[PAGE EXCERPT Boundary: Start]
More preferably, the invention allows a differential diagnosis between a benign or premalignant condition on the one hand and a malignant condition on the other hand.

In a preferred embodiment of the invention, the presence, amount and/or distribution of native ANXA3 is determined in a sample, which may be a body fluid or a tissue sample. It should be noted that presence, amount and intracellular localization may be determined on a single tissue sample or on different samples, e.g. a body fluid sample and a tissue sample from the same subject.

A high amount of native ANXA3 in a sample, e.g. corresponding to a strong staining of a tissue sample, is primarily indicative for a benign condition. A moderate/low amount of native ANXA3, e.g. corresponding to weak/moderate staining of a tissue sample, is indicative for a premalignant condition or to a early/early-intermediate stage malignant condition. The absence of native ANXA3 in a sample is indicative for a malignant condition, primarily for a malignant condition in a progressed state, e.g. in an intermediate or late stage.

The presence of native ANXA3 in vesicles, e.g. exosomes and/or prostatosomes, is primarily indicative for a benign or premalignant condition. These vesicles can be obtained from urine or other body fluids by differential centrifugation, so the present invention relates to detection of native ANXA3 in any fraction of said body fluids.

Further, the method of the invention may encompass the determination of auto-antibodies against annexin A3.

The presence of an autoimmune response against ANXA3, e.g. the presence of auto-antibodies against ANXA3, is primarily indicative for a malignant condition, particularly for a malignant condition in a progressed state.

The present invention encompasses determination of polypeptides in a sample. Preferably, this determination comprises immunological methods, wherein the presence, amount and/or localization of a component in a sample is determined using immunological test reagents.

The reagent for determining native ANXA3 in a sample is preferably an antibody which is specific for native ANXA3, e.g. a polyclonal or a monoclonal antibody as described above.

The reagent for determining ANXA3 auto-antibodies in a sample is preferably an ANXA3 polypeptide or a fragment thereof comprising specific epitopes important for recognition. More preferably, the ANXA3 polypeptide is a recombinant ANXA3 polypeptide, refolded to a native state, or native ANXA3 isolated from human or other mammalian sources.

The method of the present invention may be carried out in any test format suitable for immunological determinations, including test formats suitable for automated devices. In some test formats it may be preferred to use a reagent which carries a labelling group, e.g. a visual marker, such as a latex or gold bead, a fluorescence marker group, an enzymatic marker group etc.

Conjugates of reagents and labelling groups may be produced according to standard methods, e.g. by covalent coupling to reactive amino acid side groups of the reagent such as carboxy, amino and/or thiol groups with labelling groups, e.g. via bifunctional spacer molecules.

The sample is preferably obtained from a human subject. In some embodiments, the method is a non-invasive diagnostic procedure, wherein the sample may be e.g. a urine sample, particularly an urine sample, an exprimate urine sample or a faeces sample. If desired, the sample may be subjected to pretreatment procedures, e.g. gel filtration. In further embodiments, the method may be a histochemical procedure wherein the sample may be a tissue sample, particularly a biopsy, e.g. a punch biopsy. In a histochemical procedure, a selective determination of intracellular or extracellular ANXA3 may be carried out by determining the localisation of ANXA3 within the sample.
[PAGE EXCERPT Boundary: End]
[ENTRIES SUPPLIED Boundary: Start]
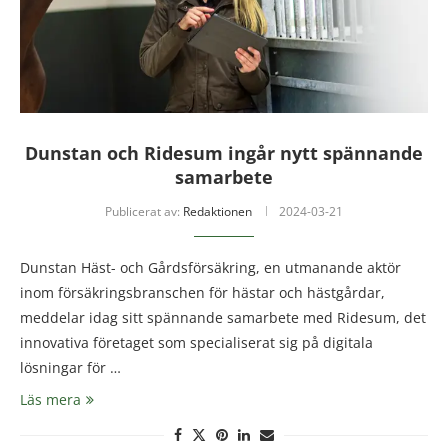
Dunstan och Ridesum ingår nytt spännande
samarbete
Publicerat av:
Redaktionen
2024-03-21
Dunstan Häst- och Gårdsförsäkring, en utmanande aktör
inom försäkringsbranschen för hästar och hästgårdar,
meddelar idag sitt spännande samarbete med Ridesum, det
innovativa företaget som specialiserat sig på digitala
lösningar för …
Läs mera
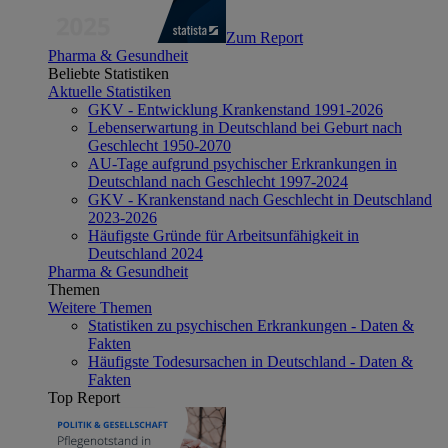
Zum Report
Pharma & Gesundheit
Beliebte Statistiken
Aktuelle Statistiken
GKV - Entwicklung Krankenstand 1991-2026
Lebenserwartung in Deutschland bei Geburt nach
Geschlecht 1950-2070
AU-Tage aufgrund psychischer Erkrankungen in
Deutschland nach Geschlecht 1997-2024
GKV - Krankenstand nach Geschlecht in Deutschland
2023-2026
Häufigste Gründe für Arbeitsunfähigkeit in
Deutschland 2024
Pharma & Gesundheit
Themen
Weitere Themen
Statistiken zu psychischen Erkrankungen - Daten &
Fakten
Häufigste Todesursachen in Deutschland - Daten &
Fakten
Top Report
[ENTRIES SUPPLIED Boundary: End]
→ EXERCISE INSTRUCTIONS:
#1 From the annexin A3 text above, list the reactive amino acid side groups of the reagent that it names as sites for coupling labelling groups.
#2 Continue the annexin A3 text from the point where it stops.

→ ANSWERS BY ITEM NUMBER:
#1 Carboxy, amino, thiol

#2
In a preferred embodiment, the invention comprises a semi-quantitative or quantitative determination of native ANXA3. This semi-quantitative or quantitative determination may involve evaluation of test results based on predetermined cut-off values and correlating the results of the evaluation with a disease stage. Cut-off values may be determined by determining native ANXA3 in samples from healthy persons and/or persons with a predetermined disease stage according to known methods. Further, the amount of native ANXA3 in a sample may also be determined by evaluation of stained tissue samples and correlating the results of the evaluation with a disease stage.

The sample may be subjected to a fractionation procedure which allows separate determination of native ANXA3, e.g. in exosomes. For example, the sample may be centrifuged in order, to obtain a cell pellet and a supernatant whereby intracellular annexin A3 is determined in the cell pellet and extracellular annexin A3 is determined in the supernatant. In an especially preferred embodiment the method comprises a selective determination of extracellular ANXA3. In a further especially preferred embodiment, the method comprises a selective determination of intracellular ANXA3.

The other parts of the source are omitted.